• HOW TO COMPLETE THIS TASK: For this exercise, repeat the records below exactly and omit every picture.

[Data extracted from a collection]
%%
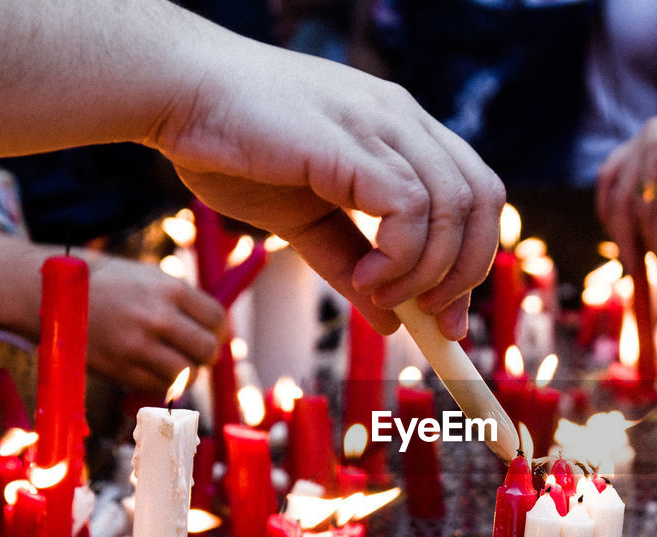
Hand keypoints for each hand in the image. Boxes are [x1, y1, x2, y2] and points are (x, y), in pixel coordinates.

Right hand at [83, 254, 228, 394]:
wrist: (52, 293)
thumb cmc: (108, 284)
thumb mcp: (148, 278)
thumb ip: (182, 302)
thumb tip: (218, 331)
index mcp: (168, 288)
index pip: (216, 318)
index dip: (219, 331)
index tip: (211, 334)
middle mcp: (156, 316)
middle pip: (207, 349)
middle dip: (206, 356)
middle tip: (195, 354)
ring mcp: (137, 344)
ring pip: (186, 374)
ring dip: (186, 374)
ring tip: (174, 364)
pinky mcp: (120, 367)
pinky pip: (159, 387)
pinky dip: (162, 384)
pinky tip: (152, 370)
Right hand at [147, 40, 504, 340]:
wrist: (175, 94)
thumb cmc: (232, 146)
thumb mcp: (306, 221)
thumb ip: (351, 266)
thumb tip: (391, 322)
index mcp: (401, 130)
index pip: (473, 193)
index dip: (473, 258)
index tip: (449, 317)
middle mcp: (404, 120)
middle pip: (481, 199)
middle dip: (467, 271)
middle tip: (434, 319)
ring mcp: (383, 124)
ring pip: (454, 207)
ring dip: (427, 271)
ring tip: (379, 295)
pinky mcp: (353, 141)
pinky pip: (409, 207)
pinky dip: (399, 257)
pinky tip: (363, 280)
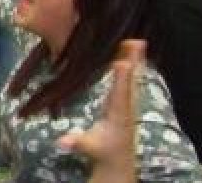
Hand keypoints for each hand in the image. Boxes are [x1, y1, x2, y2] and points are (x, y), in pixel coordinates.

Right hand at [59, 40, 144, 181]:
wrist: (118, 160)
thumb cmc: (102, 151)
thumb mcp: (89, 148)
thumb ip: (77, 143)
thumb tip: (63, 141)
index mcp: (117, 114)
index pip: (120, 94)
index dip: (122, 79)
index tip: (123, 62)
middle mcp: (126, 106)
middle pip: (131, 80)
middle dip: (133, 62)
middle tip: (137, 42)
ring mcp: (129, 103)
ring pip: (134, 78)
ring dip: (136, 60)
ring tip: (138, 41)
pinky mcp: (127, 101)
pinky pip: (132, 80)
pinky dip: (134, 66)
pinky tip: (135, 56)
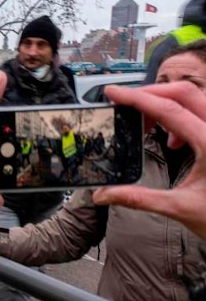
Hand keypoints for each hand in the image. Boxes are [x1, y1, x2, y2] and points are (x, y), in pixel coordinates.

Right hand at [93, 82, 205, 238]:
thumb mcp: (180, 208)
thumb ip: (139, 199)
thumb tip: (104, 195)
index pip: (168, 109)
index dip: (137, 98)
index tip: (114, 93)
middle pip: (184, 92)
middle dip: (152, 94)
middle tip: (127, 105)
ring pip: (197, 98)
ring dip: (168, 103)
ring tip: (150, 125)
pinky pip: (204, 112)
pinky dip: (183, 115)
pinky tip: (175, 139)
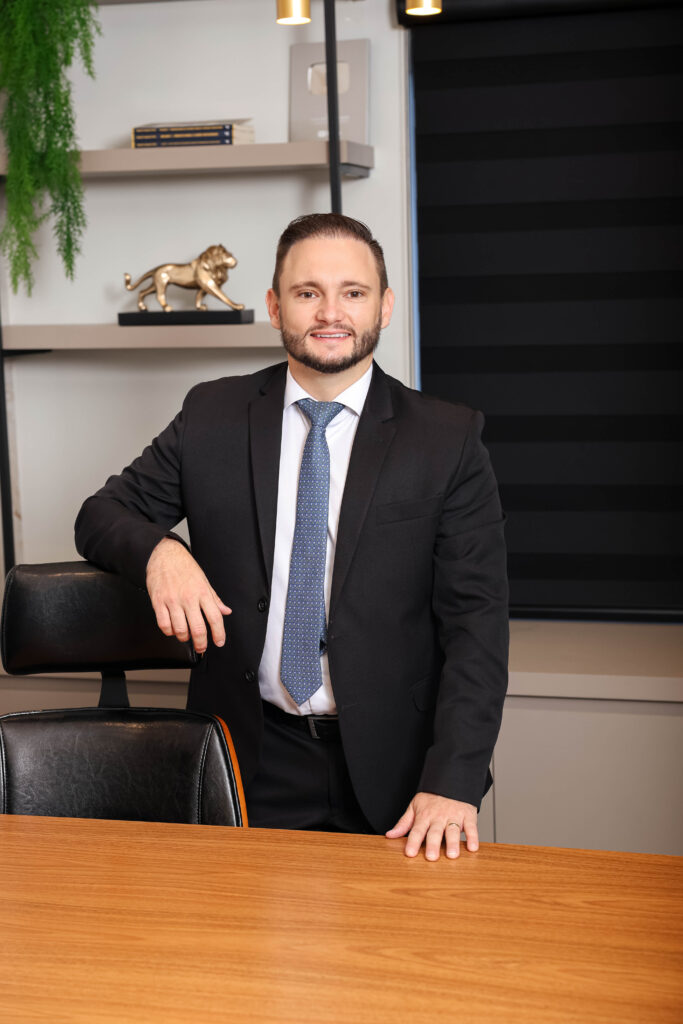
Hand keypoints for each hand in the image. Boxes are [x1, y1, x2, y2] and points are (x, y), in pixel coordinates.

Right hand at [146, 538, 230, 653]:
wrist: (164, 555)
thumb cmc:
%%
• EXERCISE OUTPUT:
Hand keypoints for each hand in the image. Boxes are [x1, y1, x2, y2] and points are (x, y), in pixel coordinates.

Right hand at [83, 254, 228, 394]:
wrist: (52, 293)
thumb cmc: (108, 284)
thumb mcp: (148, 278)
thumb ip: (182, 302)
thumb tip: (218, 331)
index mcp: (168, 288)
index pip: (216, 318)
index dip: (219, 331)
index tip: (211, 334)
middle mcp: (156, 316)
middle pip: (207, 349)
middle dip: (206, 356)
middle tip: (195, 354)
ring mcp: (137, 344)
ring pip: (186, 374)
ring dip: (186, 374)
ring tip: (174, 364)
pinky mcp: (120, 367)
pinky pip: (159, 387)
pinky dip: (162, 384)
pinky tip: (152, 370)
Right hand at [147, 40, 504, 340]:
wrist: (175, 94)
thumb cmc: (232, 146)
thumb mcp: (306, 221)
thumb ip: (351, 266)
thumb tip: (391, 322)
index mcp: (401, 130)
index pip: (473, 193)
index dip: (473, 258)
index tip: (449, 317)
middle mcp: (404, 120)
middle pip: (481, 199)
middle dip: (467, 271)
middle tip: (434, 319)
ring mcp: (383, 124)
ring pip: (454, 207)
ring dip: (427, 271)
ring tip: (379, 295)
pinky mcp: (353, 141)
pinky pip: (409, 207)
pinky dip: (399, 257)
pinky tip: (363, 280)
Hand keypoints for each hand in the image. Boxes are [x1, y1, x2, y2] and points are (x, y), in pixel coordinates.

Right hand at [59, 40, 144, 181]:
wrist: (118, 160)
thumb cmc: (102, 151)
thumb mcp: (89, 148)
thumb ip: (77, 143)
thumb tip: (63, 141)
index mcp: (117, 114)
index pip: (120, 94)
index dip: (122, 79)
index tip: (123, 62)
middle mcp: (126, 106)
middle pip: (131, 80)
middle dip: (133, 62)
middle tip: (137, 42)
ring mcp: (129, 103)
ring pip: (134, 78)
ring dip: (136, 60)
ring tip: (138, 41)
pinky mcp: (127, 101)
pinky pip: (132, 80)
pinky dip: (134, 66)
pinky tip: (135, 56)
Hand keypoints for each hand in the image. Boxes are [x1, y1, x2, y2] and points are (x, y), in pixel coordinates.

Right hand at [93, 82, 205, 238]:
thumb mcp: (180, 208)
thumb ip: (139, 199)
thumb tip: (104, 195)
index pip: (168, 109)
index dip: (137, 98)
index tip: (114, 93)
middle pip: (184, 92)
middle dip: (152, 94)
middle tip: (127, 105)
ring pip: (197, 98)
ring dip: (168, 103)
ring tip: (150, 125)
pinky pip: (204, 112)
pinky dip: (183, 115)
pinky tip: (175, 139)
Hand keypoints for each hand in the image. Boxes are [x1, y1, x2, y2] and points are (x, y), in pixel coordinates.

Right hand at [146, 538, 230, 653]:
wrist: (164, 555)
thumb cmc:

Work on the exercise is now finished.